As for the hazard pay, the company offered it only to those workers who had 90 days of “perfect attendance.” Incensed, workers circulated a petition demanding an end to the stipulations on hazard pay and for an immediate $1.50 per hour wage increase. Approximately two dozen people signed the petition.

“For lack of a better word we had solidarity, so that was nice,” one worker said. Before the petition was submitted, however, management gave workers a raise of $2.25 per hour. Workers told The Appeal that they believe management caught wind of the petition and, perhaps wary of another budding union drive, instituted the wage increase.

After No Evil gave the increase, Roche—who’s involved in socialist organizing in Asheville—posted a photo of the petition online in early April and used the #NoEvilFoods hashtag. In early May, signatories began to lose their jobs. Before she was fired, Roche was accused of violating the company dress code for wearing pants with legs cut three inches above her foot, clothing she says she had worn many times in the past.
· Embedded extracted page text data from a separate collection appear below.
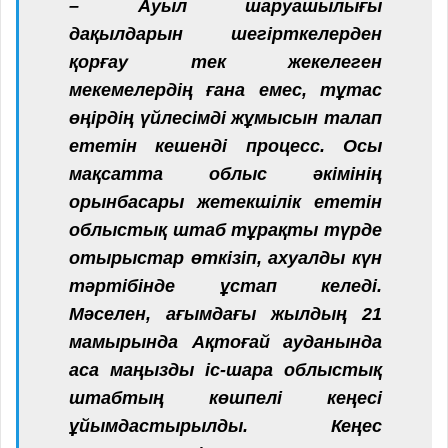
– Ауыл шаруашылығы
дақылдарын шегірткелерден
қорғау тек жекелеген
мекемелердің ғана емес, тұтас
өңірдің үйлесімді жұмысын талап
ететін кешенді процесс. Осы
мақсатта облыс әкімінің
орынбасары жетекшілік ететін
облыстық штаб тұрақты түрде
отырыстар өткізіп, ахуалды күн
тәртібінде ұстап келеді.
Мәселен, ағымдағы жылдың 21
мамырында Ақтоғай ауданында
аса маңызды іс-шара облыстық
штабтың көшпелі кеңесі
ұйымдастырылды. Кеңес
Roche had been vocal about her support of and activity on behalf of the union. “I talked to every single co-worker of mine about my position, word gets to management easily there. I challenged their union-busting tactics in their captive audience meetings by questioning the things they were saying. I wore my UFCW shirt to work a few days,” she said. “It’s just something they found to fire me for.”
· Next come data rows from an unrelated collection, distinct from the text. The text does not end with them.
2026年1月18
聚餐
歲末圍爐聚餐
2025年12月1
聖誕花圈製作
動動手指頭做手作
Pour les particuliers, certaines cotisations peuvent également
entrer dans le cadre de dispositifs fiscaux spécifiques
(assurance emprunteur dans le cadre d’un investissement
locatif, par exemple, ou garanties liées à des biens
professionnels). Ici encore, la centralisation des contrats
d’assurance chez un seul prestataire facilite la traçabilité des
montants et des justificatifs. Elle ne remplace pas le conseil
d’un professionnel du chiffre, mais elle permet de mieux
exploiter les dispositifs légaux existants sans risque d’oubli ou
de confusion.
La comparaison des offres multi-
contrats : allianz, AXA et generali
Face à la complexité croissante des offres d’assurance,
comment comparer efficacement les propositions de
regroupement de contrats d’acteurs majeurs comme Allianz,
During the course of reporting this story, several workers complained that No Evil was selectively enforcing social distancing against pro-union workers or workers who signed the petition; one worker complained that it was “on you to social distance in a place where it’s almost impossible to actually do it.” Shortly after Roche was fired, that worker was fired for allegedly violating social distancing. 

“Management would go around and say ‘you have to be six feet apart’ and apparently they were writing people up and not telling them,” the worker said. “In all the years I’ve been working, I’ve never worked at a place where I didn’t sign off on being written up.”

When the worker asked for a written record of why he was being fired, he said, the company’s head of human resources told him that it was being given verbally. “He said I would be paid through that day and that was that,” the worker said. “I walked out and that was the end. So completely unprofessional.” 

The third worker told the Appeal via email that he was suspended for having a cell phone in his pocket and violating the company’s “good manufacturing processes,” such as making a mistake on a log for food temperatures, which he said he received no coaching about. The worker alleged that in spite of those practices, he’s seen management routinely not wearing masks, people not wearing gloves in the production room, and equipment used on consecutive days without being cleaned, among other health and safety concerns.  

He said he believes his firing was the “final wave” of firings related to union action. Safe manufacturing processes “is only a thing when it’s convenient for them,” he said. 

“I knew my days were numbered at No Evil and honestly it’s the worst job I’ve ever had,” the worker said after his firing. “Not because of labor but because of the childish management we have. I’ve worked for places like Whole Foods and been a dishwasher and line cook at places like Outback Steakhouse, and No Evil is the worst job I’ve ever had.” 

In April, a sign was posted at the facility reminding employees to sanitize their hands with the message “Let’s take care of each other!” Someone crossed out that sentence and added a smiley face: “Let’s go home during the unprecedented pandemic outbreak that’s happening in our country now, you ghouls.”